Someone raised a cheer ‘for the Terriers!’ Lord Valleys saw round him a little sea of hats, rising and falling, and heard a sound, rather shrill and tentative, swell into hoarse, high clamour, and suddenly die out. “Seem keen enough!” he thought. “Very little does it! Plenty of fighting spirit in the country.” And again a thrill of pleasure shot through him.
Then, as the last soldier passed, his car slowly forged its way through the straggling crowd, pressing on behind the regiment—men of all ages, youths, a few women, young girls, who turned their eyes on him with a negligent stare as if their lives were too remote to permit them to take interest in this passing man at ease.
At Monkland, that same hour, in the little whitewashed ‘withdrawing-room’ of a thatched, whitewashed cottage, two men sat talking, one on either side of the hearth; and in a low chair between them a dark-eyed woman leaned back, watching, the tips of her delicate thin fingers pressed together, or held out transparent towards the fire.
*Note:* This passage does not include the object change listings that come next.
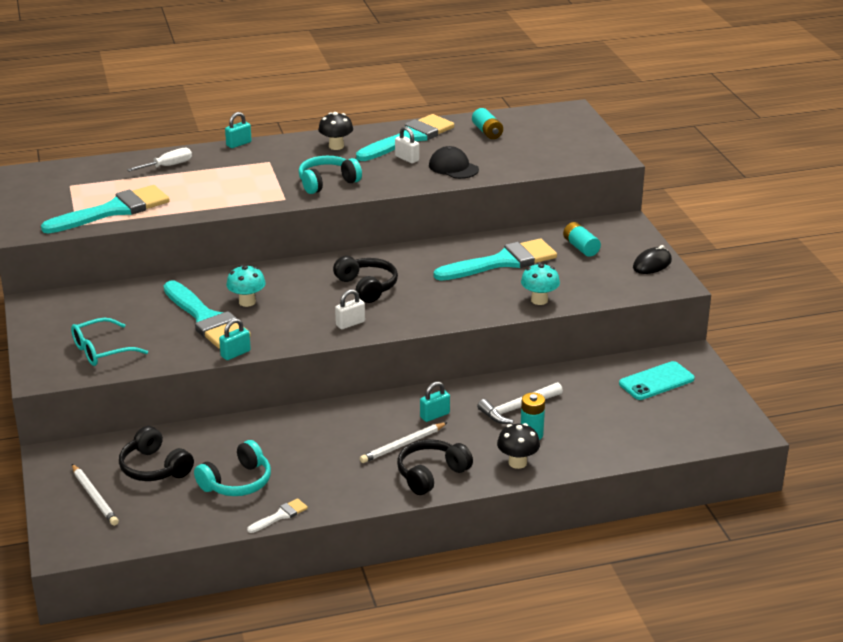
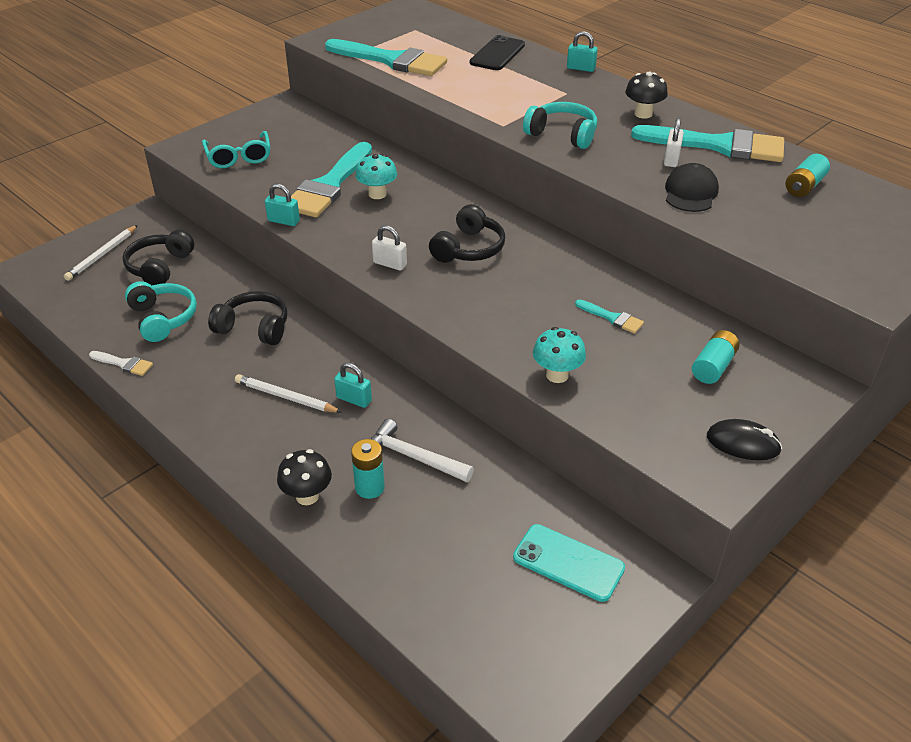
camera: 60 degrees right, 10 degrees up
(101, 350) = (239, 157): turquoise glasses -> turquoise glasses turned 135 degrees counterclockwise
(168, 166) = (497, 54): white screwdriver -> black phone
(237, 482) = (163, 319): turquoise headphones -> turquoise headphones turned 135 degrees counterclockwise
(431, 474) = (245, 437): black headphones -> black headphones (254, 328)
(502, 262) = (612, 318): turquoise brush -> turquoise brush, size x0.43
A log, dropping now and then, turned up its glowing underside; and the firelight and the lamplight seemed so to have soaked into the white walls that a wan warmth exuded. Silvery dun moths, fluttering in from the dark garden, kept vibrating, like spun shillings, over a jade-green bowl of crimson roses; and there was a scent, as ever in that old thatched cottage, of woodsmoke, flowers, and sweetbriar.